ILVO – Flanders Research Institute for Agriculture, Fisheries and Food

Topic: Understanding processes of farm demographic change on family farms - the case of the Flemish Dairy Sector

Keywords: Farm demographic change, resilience, family farms


The resilience of family farms is reflected in how, and to what extent, farming families cope with the increasingly complex challenges and changing environment in which they operate. The ultimate outcome of resilience in this context is the intergenerational survival of the family farm. Although it is clear that the major trends describing farm structural change in most of European regions are the decline in total number of farms and the increase in average size of farms, there is a need for research that aims at understanding how demographic dynamics relate to these aggregate trends. Thus, to assess in a comprehensive way what factors influence the resilience of farms, and to determine how this resilience can be enabled, one needs a profound understanding of processes of farm demographic change. Farm demographic change in a region can be defined as the combined effect of changes in farm numbers – as a result of farm entry, farm exit and farm transfer of individual farms – and changes in the distribution and characteristics of labour force on farms. This paper aims at a better understanding of the processes of farm demographic change, taking into account the different influencing drivers. These entail a historical, a socio-cultural, a political, an institutional and a human resource dimension. The results allow to identify opportunities for increasing the resilience of farm demographics and entry into the sector.

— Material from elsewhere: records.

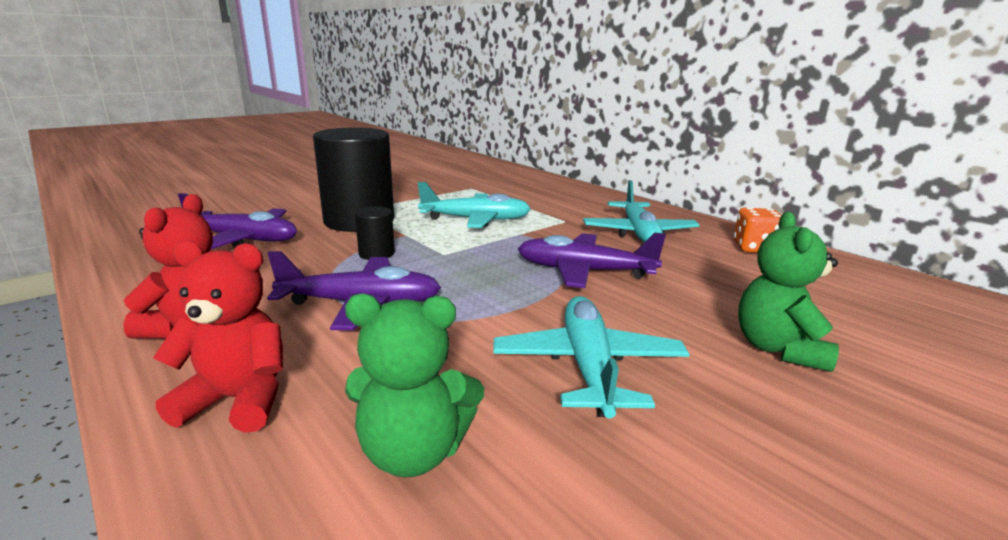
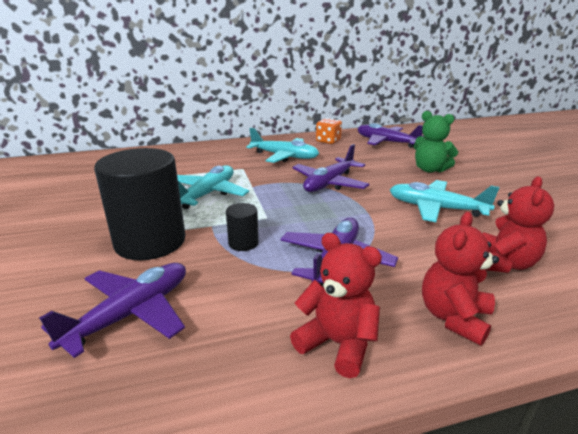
camera: 65 degrees left, 5 degrees up
(414, 452) = (503, 263): green teddy bear -> red teddy bear
(850, 292) = (386, 142): none -> purple plane

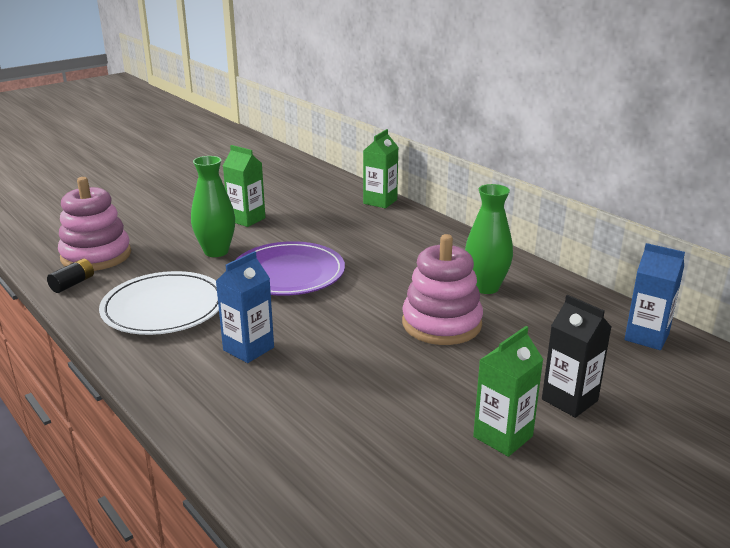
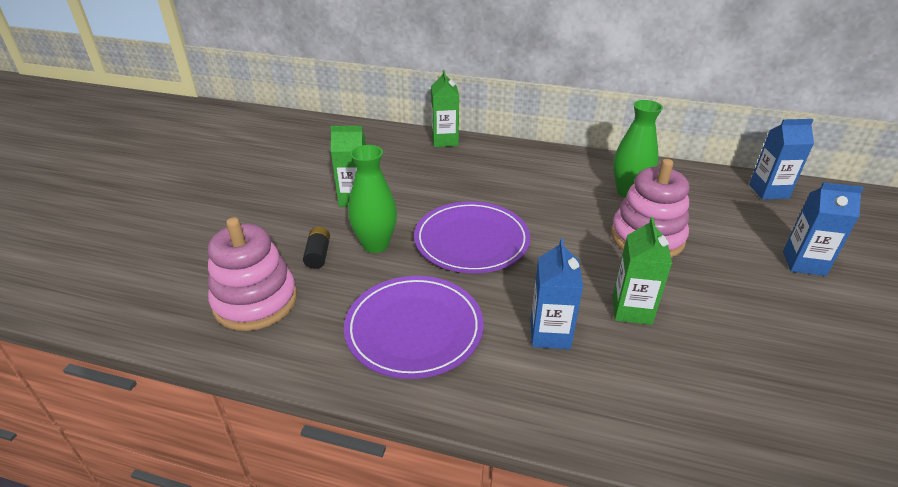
camera: 35 degrees left, 10 degrees up
(73, 284) = (278, 347): black battery -> black battery (318, 255)
(164, 307) = (414, 329): white plate -> purple plate
(503, 436) = (816, 315): green carton -> green carton (631, 310)
(569, 400) = (804, 263): black carton -> blue carton

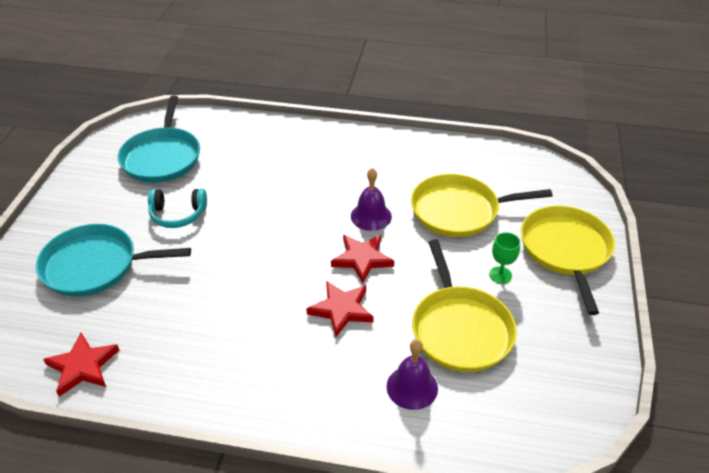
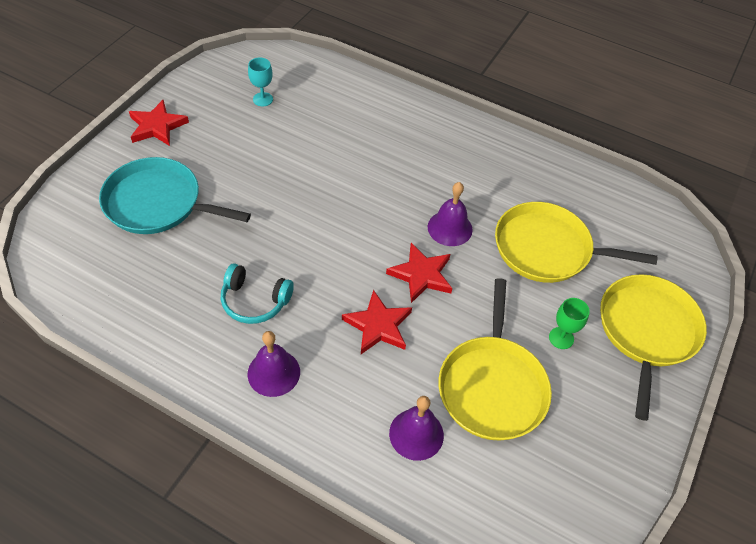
camera: 15 degrees right, 10 degrees up
(82, 366) = (111, 307): red star -> red star (157, 126)
(162, 157) = (263, 99): turquoise pan -> turquoise goblet
(178, 215) = (255, 170): turquoise headphones -> turquoise headphones (254, 301)
(262, 376) = (273, 372): none -> purple bell

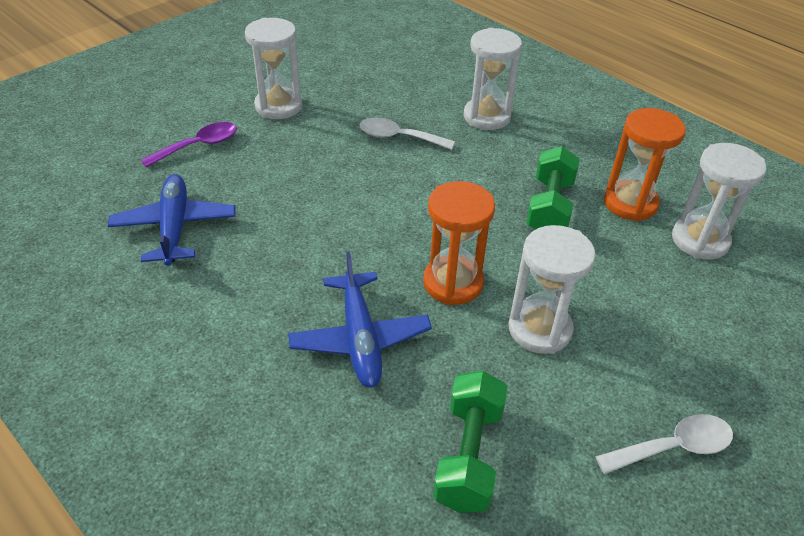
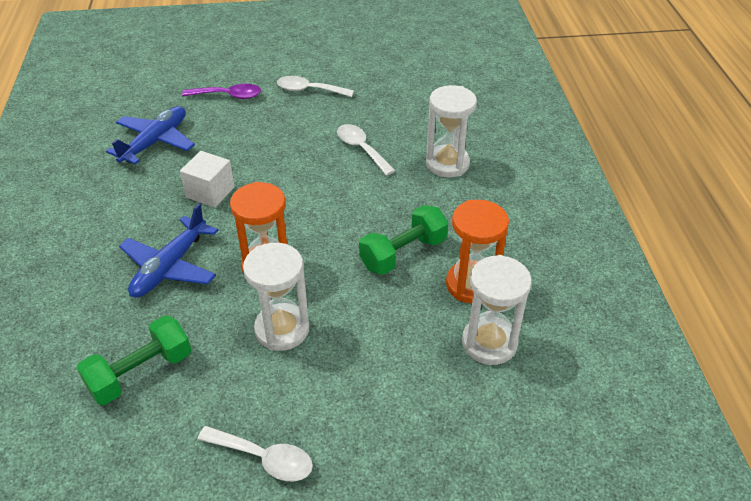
camera: 40 degrees right, 0 degrees up
(278, 106) = (309, 90): white hourglass -> white spoon
(305, 246) = (210, 192): none -> white cube

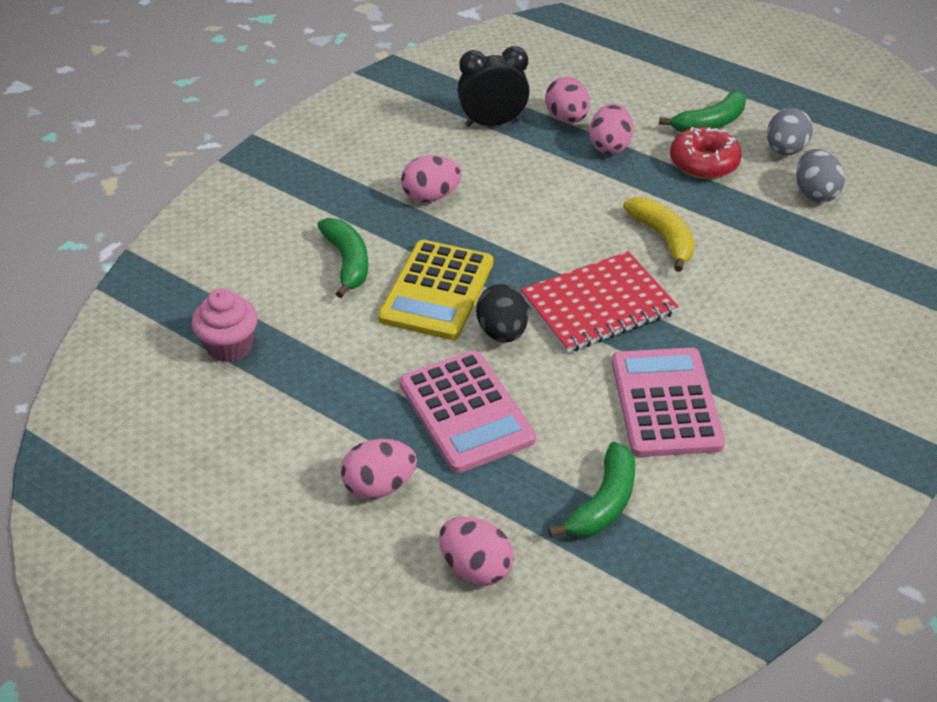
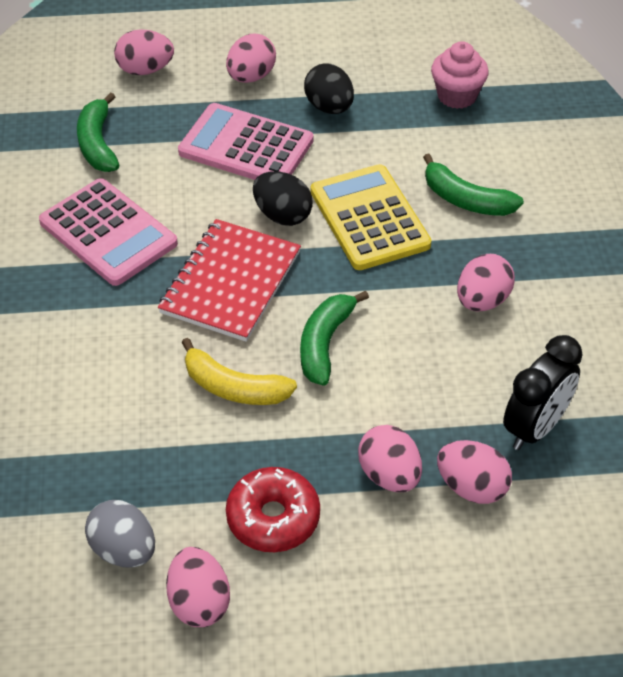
camera: 140 degrees right, 5 degrees up
(348, 405) = (329, 107): none -> black egg
(709, 123) = (316, 591): green banana -> green banana (325, 343)
(785, 150) = (199, 602): grey egg -> pink egg

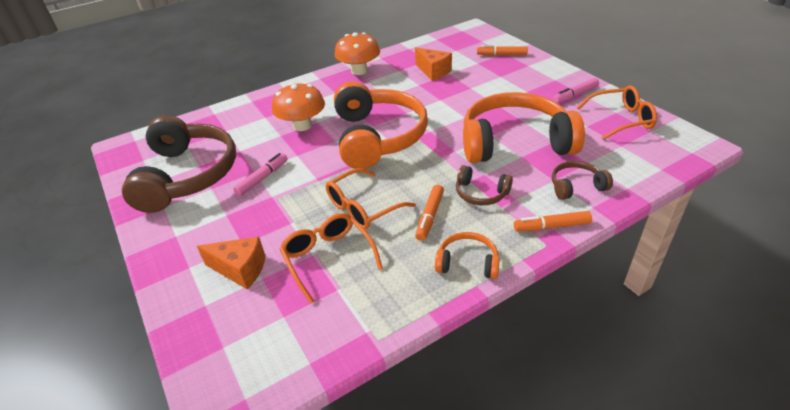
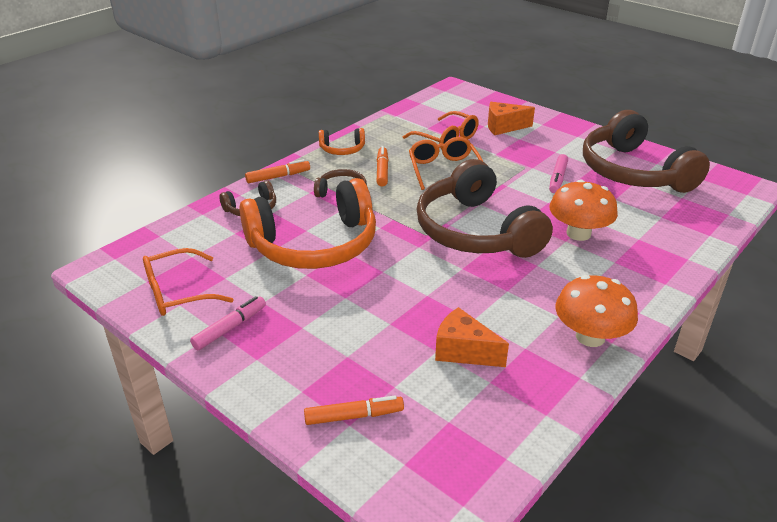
camera: 160 degrees right, 5 degrees down
(362, 207) = (443, 169): orange glasses -> orange glasses turned 45 degrees counterclockwise
(377, 137) = (476, 231): orange headphones -> brown headphones

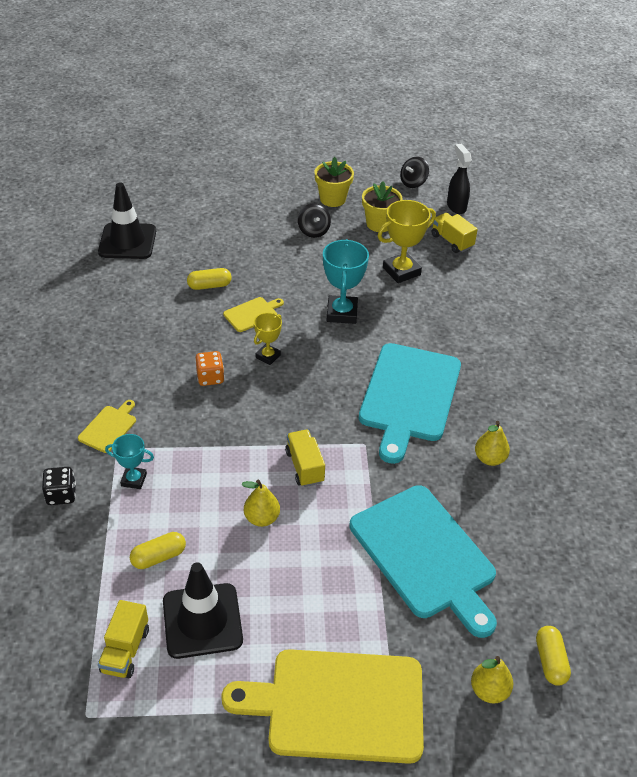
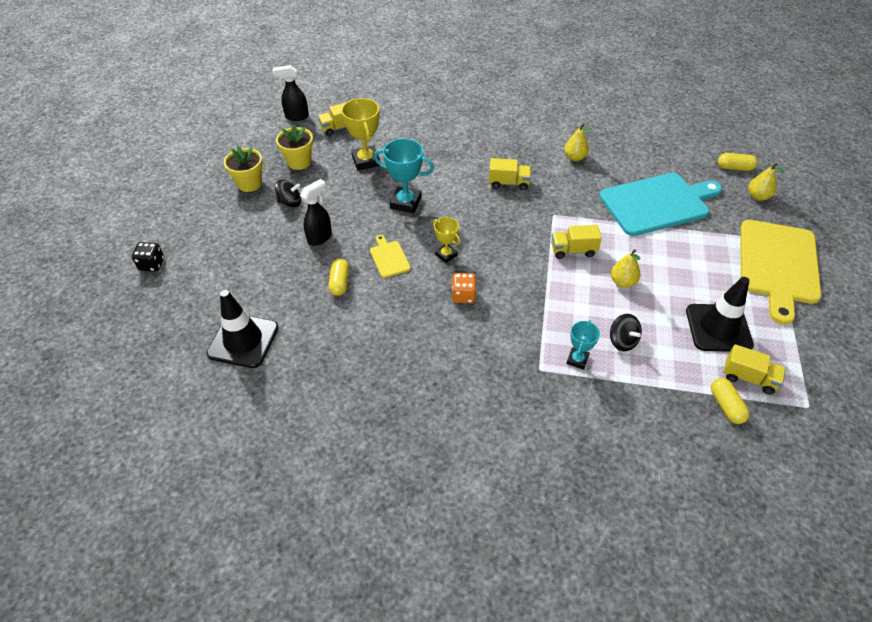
camera: 75 degrees left, 5 degrees up
(61, 495) = (590, 415): black dice -> black dice (152, 264)
(109, 427) = (512, 374): yellow cutting board -> none
(158, 557) = (660, 349): yellow capsule -> yellow capsule (726, 406)
(268, 261) = (320, 237): none -> black spray bottle
(409, 396) = (509, 183): turquoise cutting board -> yellow truck
(413, 182) = (252, 133): black spinning top -> black spinning top (622, 341)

An in-depth investigation of farm demographic cycles in the context of the Flemish dairy farm sector was performed. Eight farms that are in a different phase of the farm business life cycle were selected. For each farm, several farming family members that play an important role in the current/future farm specific challenges were interviewed, resulting in 18 interviews with in total 22 respondents involved. A semi-structured interview outline was used. Interviews were transcribed and coded using NVivo-software. The approach of clustering interviews with different types of respondents around specific farm cases was used to gather the needs and opinions of (potential) successors, the incumbent generation, as well as other family members who influence the strategic farm decisions regarding farm demographic and structural development. This approach also allowed us to create a more in-depth understanding of each farm case and each respondent, bringing the specific context of each farm business situation into account.